Tanha redshirted his first year, as the Wildcats went 0–11. Snyder took over in November. A few weeks into the 1989 season, Tanha approached him.
Tanha told Snyder that he had to say thanks. Before Snyder arrived, walk-ons got hand-me-down practice gear and shoes. They dressed in a separate locker room, and played only in practices. There was a clear divide between the haves and the have-nots. But when Snyder got to K-State he told his assistants that he didn't want to know which players had the team's 45 scholarships, or who was on aid versus who wasn't. (He still tries to do this.) "I just want to tell you how much I appreciate you," Tanha told Snyder. "I haven't played much, but you've got me into three games so far—and I know I'm not a very good player. But you treat us just like everyone else."
Twenty-six years later, Snyder recalls this conversation warmly. Tanha's gratitude made a lasting impression, Snyder says, and he thinks back on it often. Snyder's memory both astounds Tanha and doesn't surprise him at all. He says the Wildcats coach had a "steel trap of a mind," and could recall parents' names and players' birthdays. In the summer, Snyder frequently sent handwritten notes to his players' families, updating them on their son's progress.
Eight years ago, Tanha—now living in a Chicago suburb—returned to Kansas to go turkey hunting. While there he accompanied a fellow K-State graduate to a local banquet where Snyder was the keynote speaker. Tanha approached Snyder before the event to say hello, and stuck out his hand. "Hey, coach, you probably don't remember me, but I'm …"
"Reza Tanha," Snyder interjected. "Linebacker. It's so good to see you!"
"It was the first time he had seen me in almost 20 years," Tanha says. "And probably 2,000 kids have gone through the program since then."
Tanha played just the 1989 season before graduating. Each weekend, he unfurls his Wildcats flag, pulls on his K-State T-shirt and finds his team on TV. Almost three decades removed from playing, he feels a special connection to every walk-on who comes through the program. At most schools, the walk-on label signifies a perceived lack of talent. In Manhattan, it's an elevated status of sorts. A special fraternity, Weber calls it.
Weber remembers well his first few days as a walk-on, when he told himself that he had to prove he belonged because he had no backup plan. As a scout team regular in preseason camp in 2011, Weber had caught the attention of teammates—mostly by being annoying. "When you're on scout team, you're just trying to not get yelled at by coaches," Weber laughs. "My first year, I was competing to a point where guys are getting mad, pulling down my facemask, talking trash and trying to get into my head.
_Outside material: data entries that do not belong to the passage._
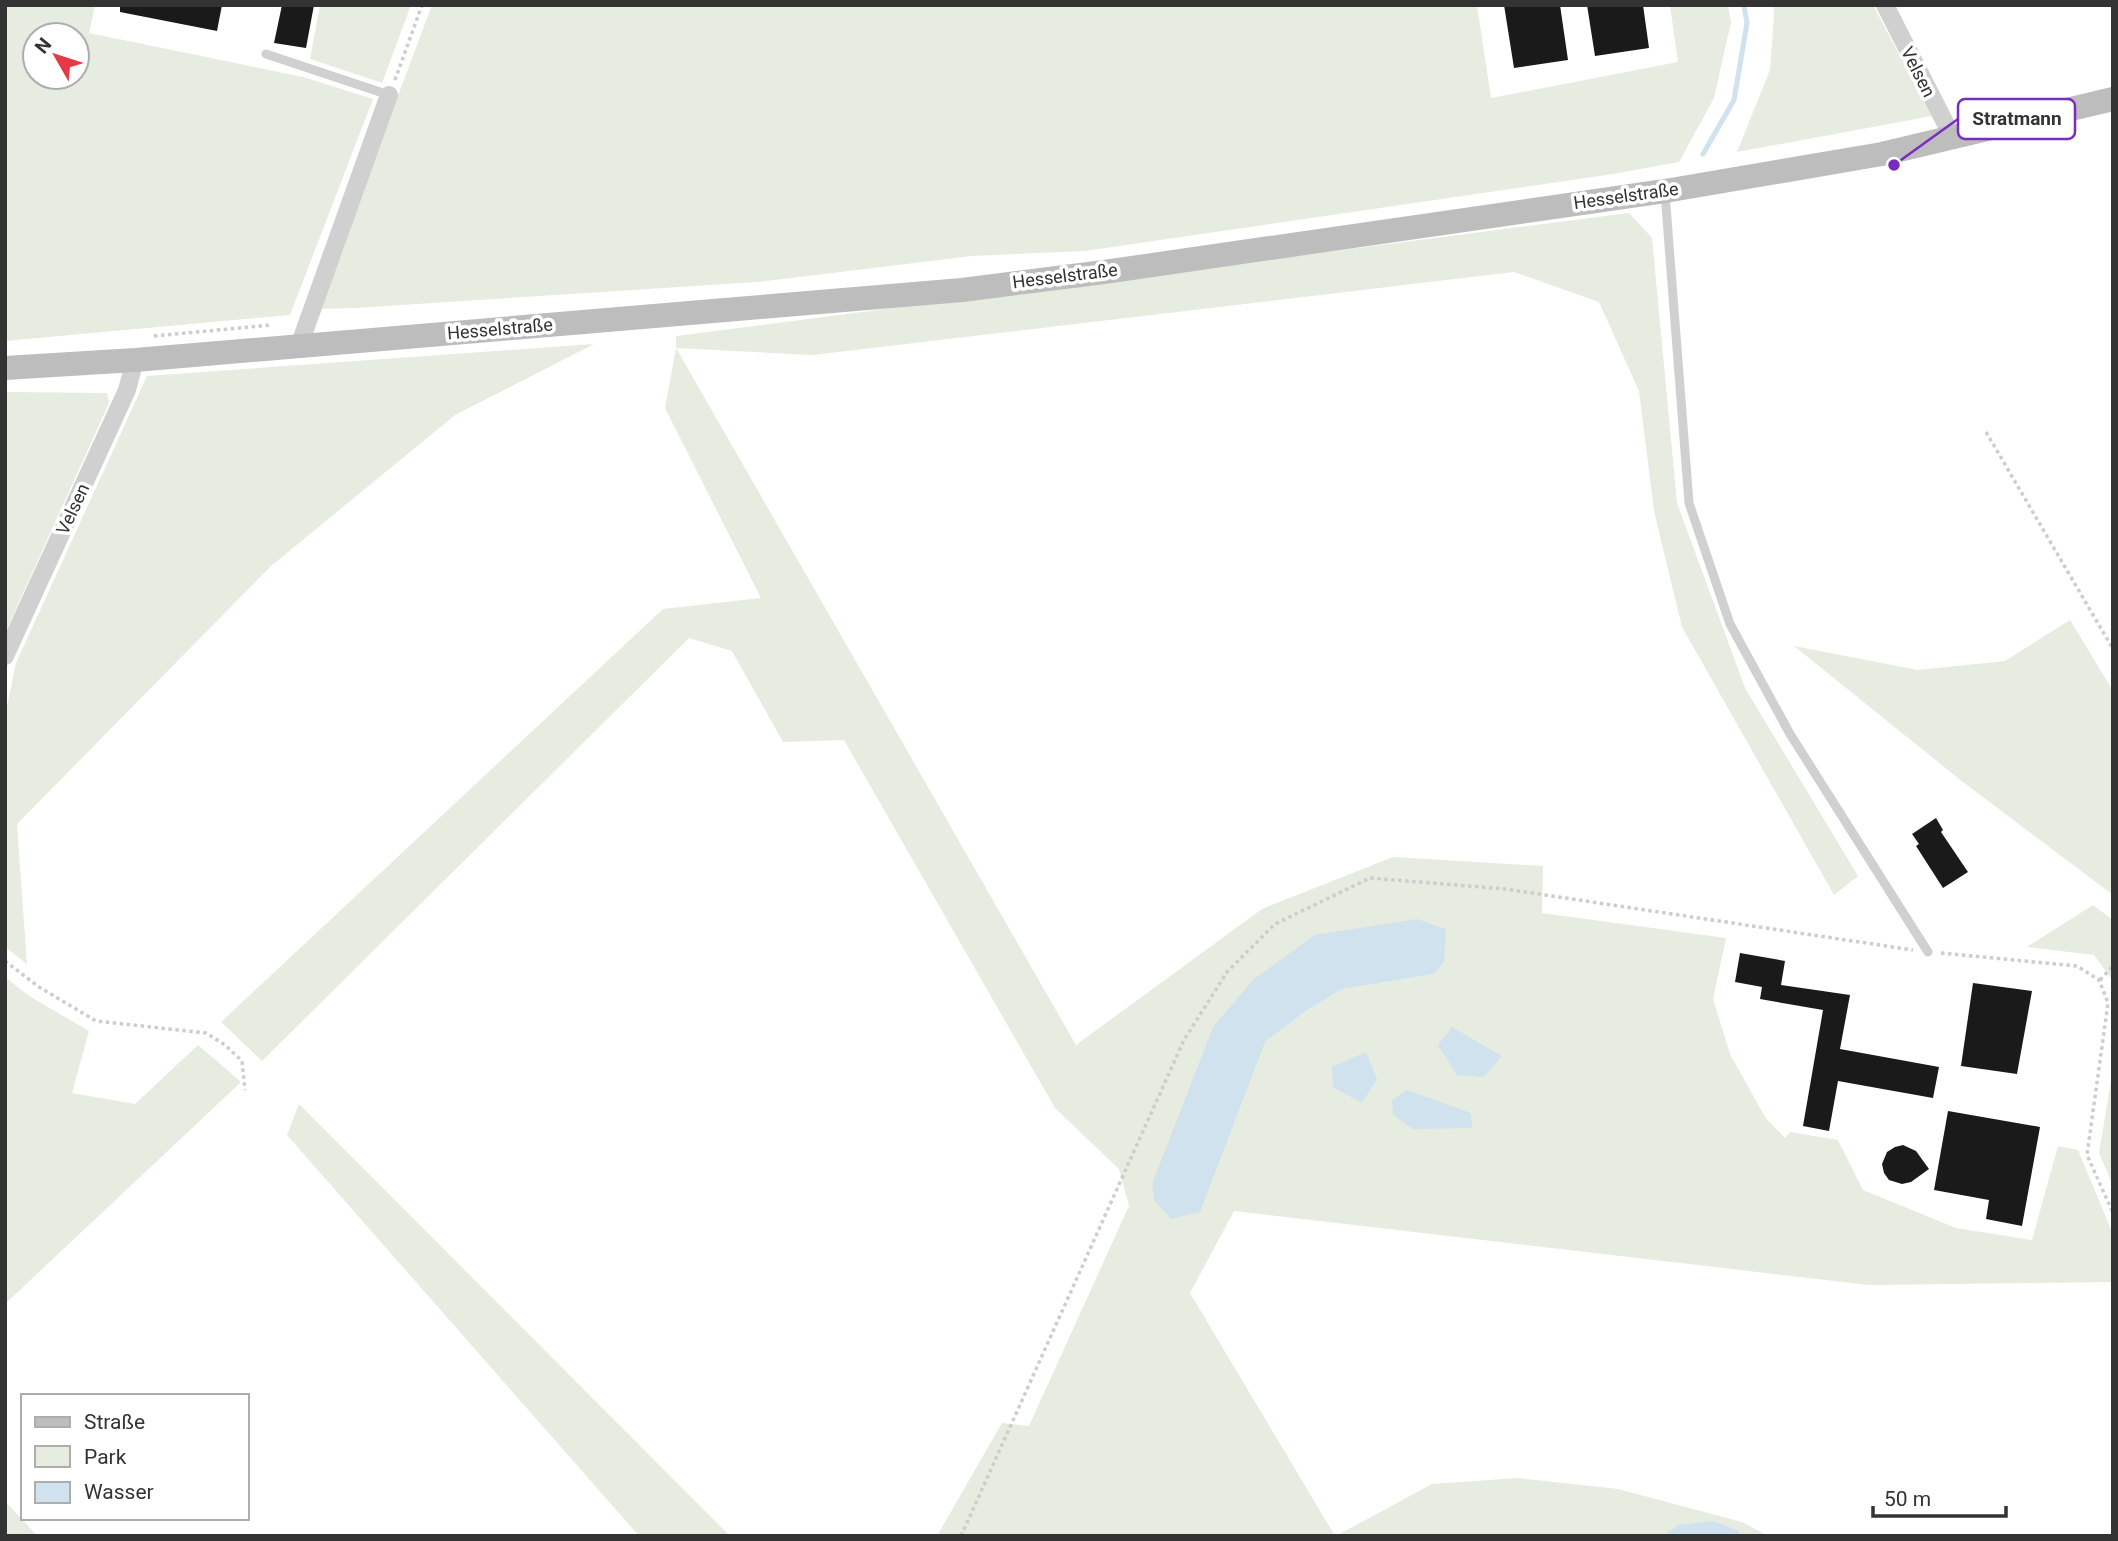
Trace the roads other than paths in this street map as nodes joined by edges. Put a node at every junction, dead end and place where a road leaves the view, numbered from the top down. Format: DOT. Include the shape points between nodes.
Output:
graph roads {
  1 [pos="1885,5"];
  2 [pos="266,54"];
  3 [pos="389,95"];
  4 [pos="2113,99"];
  5 [pos="1952,138"];
  6 [pos="1665,191"];
  7 [pos="302,335"];
  8 [pos="135,360"];
  9 [pos="5,368"];
  10 [pos="5,656"];
  11 [pos="1928,952"];
  1 -- 5 [label="street, Velsen"];
  2 -- 3 [label="lane"];
  3 -- 7 [label="street"];
  4 -- 5 [label="main road, Hesselstraße"];
  5 -- 6 [label="main road, Hesselstraße"];
  6 -- 7 [label="main road, Hesselstraße" via="962,289"];
  6 -- 11 [label="lane" via="1689,503 1730,624 1790,734"];
  7 -- 8 [label="main road, Hesselstraße"];
  8 -- 9 [label="main road, Hesselstraße"];
  8 -- 10 [label="street, Velsen" via="127,390"];
}
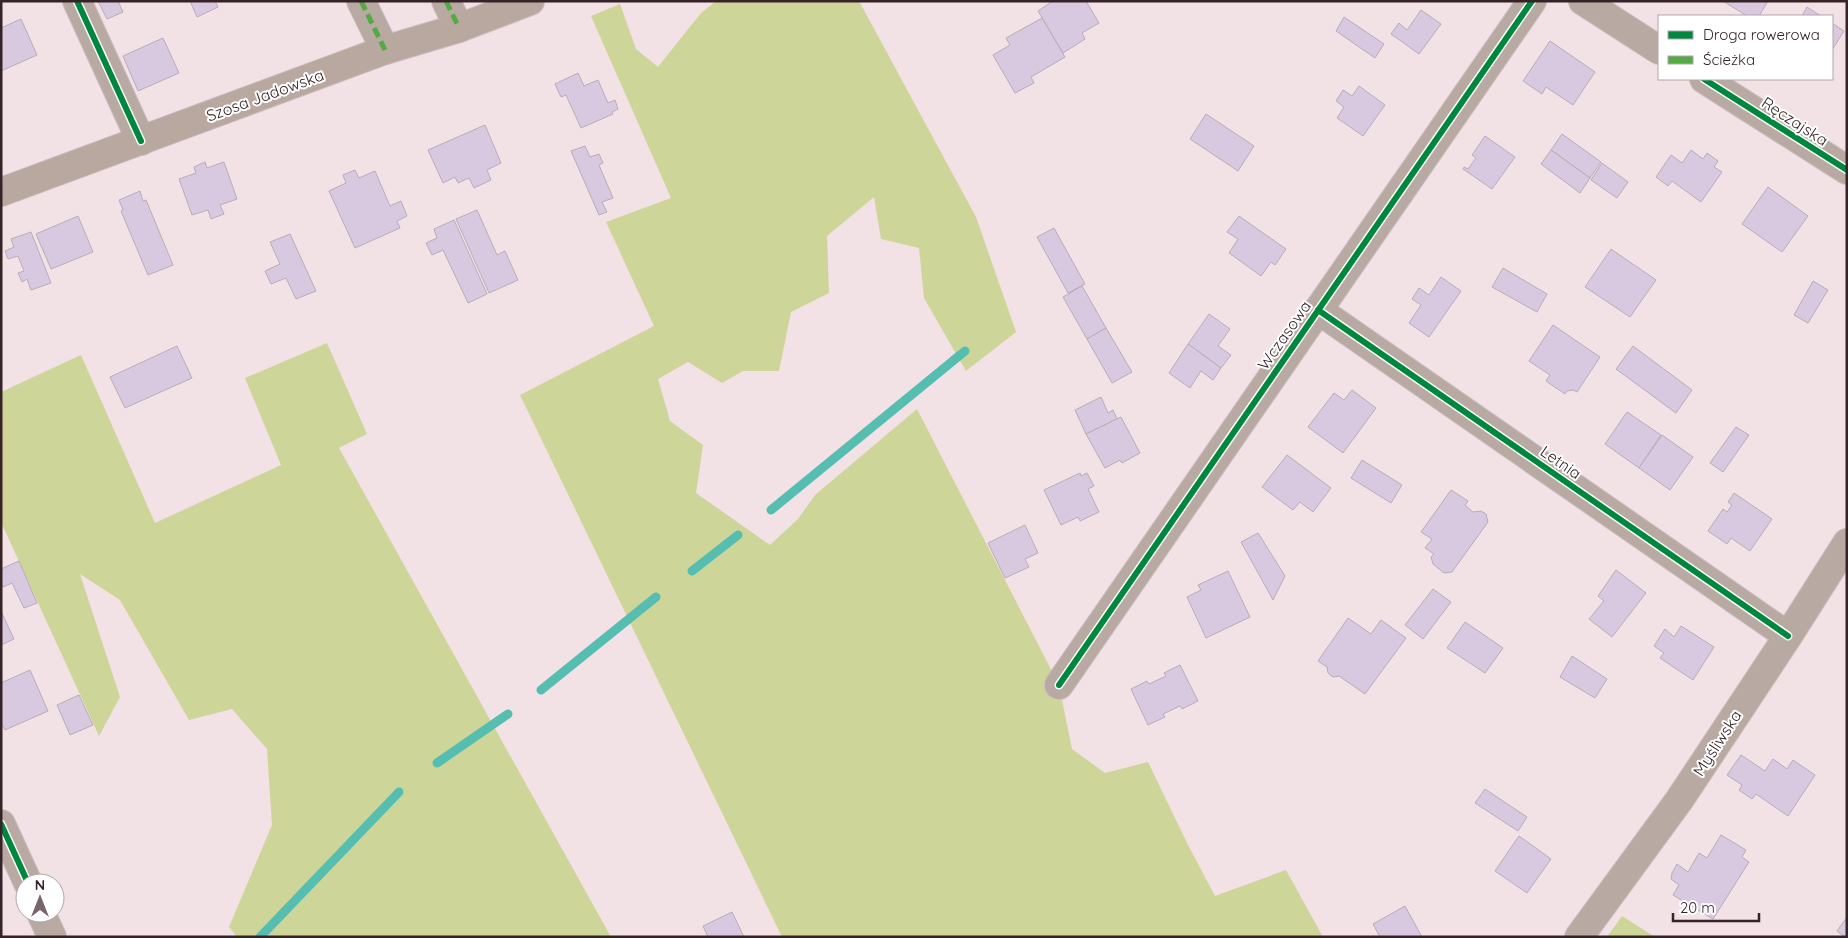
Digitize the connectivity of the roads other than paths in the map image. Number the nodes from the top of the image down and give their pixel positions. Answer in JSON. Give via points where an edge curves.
{"nodes":[{"id":1,"x":77,"y":1,"type":"edge"},
{"id":2,"x":361,"y":1,"type":"edge"},
{"id":3,"x":446,"y":1,"type":"edge"},
{"id":4,"x":530,"y":1,"type":"edge"},
{"id":5,"x":1532,"y":1,"type":"edge"},
{"id":6,"x":1583,"y":1,"type":"edge"},
{"id":7,"x":459,"y":28,"type":"junction"},
{"id":8,"x":1658,"y":49,"type":"edge"},
{"id":9,"x":385,"y":50,"type":"junction"},
{"id":10,"x":1706,"y":80,"type":"edge"},
{"id":11,"x":140,"y":141,"type":"junction"},
{"id":12,"x":1847,"y":170,"type":"edge"},
{"id":13,"x":1,"y":192,"type":"edge"},
{"id":14,"x":1318,"y":310,"type":"junction"},
{"id":15,"x":1847,"y":544,"type":"edge"},
{"id":16,"x":1788,"y":636,"type":"junction"},
{"id":17,"x":1059,"y":685,"type":"dead end"},
{"id":18,"x":1,"y":824,"type":"edge"},
{"id":19,"x":23,"y":873,"type":"edge"},
{"id":20,"x":46,"y":923,"type":"edge"},
{"id":21,"x":52,"y":937,"type":"edge"},
{"id":22,"x":1580,"y":937,"type":"edge"}],
"edges":[{"from":1,"to":11,"type":"street"},
{"from":2,"to":9,"type":"street"},
{"from":3,"to":7,"type":"street"},
{"from":4,"to":7,"type":"main road","name":"Szosa Jadowska"},
{"from":5,"to":14,"type":"street","name":"Wczasowa"},
{"from":6,"to":8,"type":"street"},
{"from":7,"to":9,"type":"main road","name":"Szosa Jadowska"},
{"from":9,"to":11,"type":"main road","name":"Szosa Jadowska"},
{"from":10,"to":12,"type":"street","name":"Ręczajska"},
{"from":11,"to":13,"type":"main road","name":"Szosa Jadowska"},
{"from":14,"to":16,"type":"street","name":"Letnia"},
{"from":14,"to":17,"type":"street","name":"Wczasowa"},
{"from":15,"to":16,"type":"street","name":"Myśliwska"},
{"from":16,"to":22,"type":"street","name":"Myśliwska","via":[[1680,799]]},
{"from":18,"to":19,"type":"street"},
{"from":20,"to":21,"type":"street"}]}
I remember running right past a starting corner and he was so pissed. But I kept thinking, 'I'm not letting up.' Because that's how you get noticed."
That August, Weber was on his way back to the dorms to get "a bad night's sleep" after two-a-days. "Everyone gets depressed around that time because it's just awful," Weber says. "Even the starting quarterback is like, Do I really want to do this?"
As he choked down Gatorade infused with salt—a drink served to keep players extra hydrated—Randall Evans, a former walk-on nickelback, turned to Weber and asked if he had received a scholarship yet. Weber shook his head. Evans clapped Weber on the back and told him that his time would come. Weber shook his head again, convinced he'd never be good enough. Three years later, when Snyder awarded Weber a full-ride, Evans was the first person to wrap Weber in a hug.
Now, when Weber, the scholarship player, lines up across from a walk-on at practice—the type of hungry kid who "is going as hard as he can, which means I have to work my butt off like it's a game"—he doesn't yell or talk smack or take cheap shots. He tells the wannabe to keep it up, because K-State's program was built on the backs of guys like him. Twenty-six years ago it started with Tanha. It hasn't stopped yet.